Andrew Porteous, 34, was diagnosed with stage 4 esophageal cancer last year. It spread to his brain and he died on February 12. His funeral is today.
He spent his last weeks battling for a $450,000 AMP life insurance claim so his wife and two young children could be comfortable after his death.
A Statement of Claim was filed in the High Court last week. It is seeking: clarification on the correct interpretation of the policy, an order that AMP is liable under the policy and costs.
The lawsuit has been filed against the insurer, former employer Latitude and insurance broking company Marsh.
Porteous had been made redundant in July 2016 after being a credit analyst for GE Money for 12 years. The company had been bought by Latitude Financial Services.
Porteous' insurance with AMP came as part of his job and the policy had lapsed by the time he was diagnosed in October.

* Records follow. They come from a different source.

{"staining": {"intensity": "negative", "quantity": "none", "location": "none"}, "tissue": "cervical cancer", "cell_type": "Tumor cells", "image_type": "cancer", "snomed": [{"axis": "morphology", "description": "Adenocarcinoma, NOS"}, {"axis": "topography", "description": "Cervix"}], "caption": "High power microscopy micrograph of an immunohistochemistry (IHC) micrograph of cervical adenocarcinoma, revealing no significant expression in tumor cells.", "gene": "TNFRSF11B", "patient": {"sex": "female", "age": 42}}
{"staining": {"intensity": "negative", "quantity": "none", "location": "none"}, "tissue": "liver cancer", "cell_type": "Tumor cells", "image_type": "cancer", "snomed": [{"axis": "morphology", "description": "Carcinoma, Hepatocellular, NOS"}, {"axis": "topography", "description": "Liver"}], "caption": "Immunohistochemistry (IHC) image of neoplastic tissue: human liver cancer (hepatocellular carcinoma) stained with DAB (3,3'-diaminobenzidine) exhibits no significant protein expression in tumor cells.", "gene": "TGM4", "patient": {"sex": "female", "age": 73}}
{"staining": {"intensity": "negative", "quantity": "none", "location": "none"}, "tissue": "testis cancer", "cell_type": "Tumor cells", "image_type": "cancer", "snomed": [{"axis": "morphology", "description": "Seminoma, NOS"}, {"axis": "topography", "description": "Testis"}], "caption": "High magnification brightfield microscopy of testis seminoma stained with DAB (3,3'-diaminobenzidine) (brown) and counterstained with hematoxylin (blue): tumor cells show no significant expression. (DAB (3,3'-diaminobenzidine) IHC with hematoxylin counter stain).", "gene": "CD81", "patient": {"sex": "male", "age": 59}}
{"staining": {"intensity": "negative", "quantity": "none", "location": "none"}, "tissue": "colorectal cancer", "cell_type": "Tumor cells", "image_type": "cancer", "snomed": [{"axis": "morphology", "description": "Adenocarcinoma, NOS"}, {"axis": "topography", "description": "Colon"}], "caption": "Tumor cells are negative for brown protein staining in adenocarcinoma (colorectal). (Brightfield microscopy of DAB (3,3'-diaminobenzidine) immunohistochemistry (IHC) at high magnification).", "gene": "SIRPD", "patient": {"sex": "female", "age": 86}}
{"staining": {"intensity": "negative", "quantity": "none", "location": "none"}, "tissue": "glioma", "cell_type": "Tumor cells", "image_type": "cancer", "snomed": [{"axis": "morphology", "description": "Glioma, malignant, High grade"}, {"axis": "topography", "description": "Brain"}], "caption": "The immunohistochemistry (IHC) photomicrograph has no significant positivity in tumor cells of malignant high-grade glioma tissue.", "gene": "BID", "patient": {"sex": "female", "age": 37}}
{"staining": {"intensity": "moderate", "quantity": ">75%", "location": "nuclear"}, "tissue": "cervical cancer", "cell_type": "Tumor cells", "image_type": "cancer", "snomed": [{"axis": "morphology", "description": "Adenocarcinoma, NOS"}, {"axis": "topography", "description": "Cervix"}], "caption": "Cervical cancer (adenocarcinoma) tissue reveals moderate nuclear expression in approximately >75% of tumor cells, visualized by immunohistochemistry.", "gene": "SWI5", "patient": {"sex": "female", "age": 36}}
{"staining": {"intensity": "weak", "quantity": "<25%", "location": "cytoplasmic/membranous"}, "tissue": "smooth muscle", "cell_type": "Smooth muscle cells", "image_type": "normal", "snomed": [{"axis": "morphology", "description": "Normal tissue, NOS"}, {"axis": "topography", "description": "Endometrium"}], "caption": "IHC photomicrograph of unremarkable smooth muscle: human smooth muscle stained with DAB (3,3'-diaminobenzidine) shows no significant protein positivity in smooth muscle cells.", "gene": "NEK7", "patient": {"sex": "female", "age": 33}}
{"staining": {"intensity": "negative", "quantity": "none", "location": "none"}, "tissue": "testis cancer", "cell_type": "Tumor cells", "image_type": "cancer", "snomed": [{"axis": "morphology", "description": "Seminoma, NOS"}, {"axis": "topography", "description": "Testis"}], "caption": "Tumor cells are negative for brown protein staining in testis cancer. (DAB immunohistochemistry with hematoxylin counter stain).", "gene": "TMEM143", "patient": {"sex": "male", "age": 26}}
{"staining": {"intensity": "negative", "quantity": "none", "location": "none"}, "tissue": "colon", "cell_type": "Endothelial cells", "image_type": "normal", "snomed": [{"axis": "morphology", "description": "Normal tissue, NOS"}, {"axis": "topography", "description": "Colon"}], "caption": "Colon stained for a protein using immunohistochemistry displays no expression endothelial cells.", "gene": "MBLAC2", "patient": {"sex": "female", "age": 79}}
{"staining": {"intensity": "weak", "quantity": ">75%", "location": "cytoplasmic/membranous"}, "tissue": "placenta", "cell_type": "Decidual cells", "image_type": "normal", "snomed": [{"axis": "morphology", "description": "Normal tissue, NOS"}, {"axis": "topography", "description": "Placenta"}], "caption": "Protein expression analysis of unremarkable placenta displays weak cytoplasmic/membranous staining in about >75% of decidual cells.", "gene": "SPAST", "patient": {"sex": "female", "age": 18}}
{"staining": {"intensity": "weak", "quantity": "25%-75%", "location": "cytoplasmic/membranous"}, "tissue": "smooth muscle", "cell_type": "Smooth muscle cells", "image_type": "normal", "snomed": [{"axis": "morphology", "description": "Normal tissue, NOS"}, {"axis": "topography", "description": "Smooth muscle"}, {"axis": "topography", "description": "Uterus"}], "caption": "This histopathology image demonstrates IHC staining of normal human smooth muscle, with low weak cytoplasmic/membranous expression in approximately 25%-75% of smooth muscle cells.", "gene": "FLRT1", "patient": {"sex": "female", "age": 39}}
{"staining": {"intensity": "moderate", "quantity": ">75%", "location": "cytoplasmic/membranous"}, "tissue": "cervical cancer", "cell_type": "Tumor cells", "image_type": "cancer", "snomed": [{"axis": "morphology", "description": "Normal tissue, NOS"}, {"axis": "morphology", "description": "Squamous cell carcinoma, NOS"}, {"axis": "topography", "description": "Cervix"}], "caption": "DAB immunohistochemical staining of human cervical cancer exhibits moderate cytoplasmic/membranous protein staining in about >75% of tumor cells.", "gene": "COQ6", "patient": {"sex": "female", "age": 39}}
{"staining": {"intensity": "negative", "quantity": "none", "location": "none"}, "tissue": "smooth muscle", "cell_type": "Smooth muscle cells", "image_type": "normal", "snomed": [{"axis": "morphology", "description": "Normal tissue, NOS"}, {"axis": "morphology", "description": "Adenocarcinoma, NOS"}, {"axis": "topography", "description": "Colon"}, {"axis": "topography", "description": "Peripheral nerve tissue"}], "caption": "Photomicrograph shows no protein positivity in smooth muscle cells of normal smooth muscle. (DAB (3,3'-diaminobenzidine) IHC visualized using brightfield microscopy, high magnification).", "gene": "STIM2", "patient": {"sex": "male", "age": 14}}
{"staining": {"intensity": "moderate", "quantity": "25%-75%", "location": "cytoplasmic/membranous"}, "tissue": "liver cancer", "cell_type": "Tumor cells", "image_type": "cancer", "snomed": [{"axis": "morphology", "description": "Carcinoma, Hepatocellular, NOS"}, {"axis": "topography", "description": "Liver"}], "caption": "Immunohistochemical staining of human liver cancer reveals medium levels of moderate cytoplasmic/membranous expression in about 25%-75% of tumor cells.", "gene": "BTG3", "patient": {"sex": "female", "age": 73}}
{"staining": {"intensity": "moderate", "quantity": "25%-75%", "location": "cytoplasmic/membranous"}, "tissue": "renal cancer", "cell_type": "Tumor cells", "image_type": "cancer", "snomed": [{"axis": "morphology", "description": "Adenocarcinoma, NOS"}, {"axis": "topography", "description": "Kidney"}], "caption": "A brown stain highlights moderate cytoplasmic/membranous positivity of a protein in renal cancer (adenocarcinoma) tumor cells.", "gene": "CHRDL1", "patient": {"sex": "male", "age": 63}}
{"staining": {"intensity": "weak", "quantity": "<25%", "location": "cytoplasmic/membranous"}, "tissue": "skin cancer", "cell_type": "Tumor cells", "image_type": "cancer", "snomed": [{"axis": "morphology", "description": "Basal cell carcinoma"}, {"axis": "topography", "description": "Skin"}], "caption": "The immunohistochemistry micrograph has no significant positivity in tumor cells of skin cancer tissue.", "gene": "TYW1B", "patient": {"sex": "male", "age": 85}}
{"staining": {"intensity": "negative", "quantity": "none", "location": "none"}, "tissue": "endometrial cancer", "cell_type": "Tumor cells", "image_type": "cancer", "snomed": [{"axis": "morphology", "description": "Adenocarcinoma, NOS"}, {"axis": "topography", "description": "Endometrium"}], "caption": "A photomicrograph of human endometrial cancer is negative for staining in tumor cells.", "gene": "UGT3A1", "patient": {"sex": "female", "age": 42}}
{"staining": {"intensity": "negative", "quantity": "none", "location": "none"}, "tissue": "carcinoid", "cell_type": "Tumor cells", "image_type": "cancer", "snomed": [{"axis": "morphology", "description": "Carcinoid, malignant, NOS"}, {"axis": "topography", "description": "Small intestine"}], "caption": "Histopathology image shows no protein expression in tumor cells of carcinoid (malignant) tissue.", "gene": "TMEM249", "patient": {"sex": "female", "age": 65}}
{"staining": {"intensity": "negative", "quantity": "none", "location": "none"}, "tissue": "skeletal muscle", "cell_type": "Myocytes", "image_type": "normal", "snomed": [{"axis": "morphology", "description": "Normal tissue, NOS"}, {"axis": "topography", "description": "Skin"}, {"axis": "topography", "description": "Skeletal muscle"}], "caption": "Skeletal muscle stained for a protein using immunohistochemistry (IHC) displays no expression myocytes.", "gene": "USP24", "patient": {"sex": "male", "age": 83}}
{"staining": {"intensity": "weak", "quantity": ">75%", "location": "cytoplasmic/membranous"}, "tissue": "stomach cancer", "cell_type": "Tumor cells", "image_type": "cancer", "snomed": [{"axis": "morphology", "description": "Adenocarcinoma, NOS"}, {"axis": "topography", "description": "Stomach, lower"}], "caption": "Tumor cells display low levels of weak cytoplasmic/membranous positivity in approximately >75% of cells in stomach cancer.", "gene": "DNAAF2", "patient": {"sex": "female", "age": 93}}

But barrister Sandra Grant, who was representing Porteous, argued in December that they had medical evidence that proved he had terminal cancer before his policy lapsed - he just didn't know it yet. This meant that AMP did have an obligation to fulfill Porteous' life insurance policy, she claimed.
Porteous said he didn't know the policy was lapsing and if he did he would have chosen to continue it.
The Statement of Claim said Porteous was not appropriately informed that his insurance would cease and what he could do to renew it, and that AMP's interpretation of the policy does not agree with Porteous'.
"It's just a sideshow we really don't need," Porteous told the Herald in December last year.
"It's disappointing AMP have taken this position and are making it difficult, taking my time away from my wife and kids."
"It's an unfortunate situation. It sucks."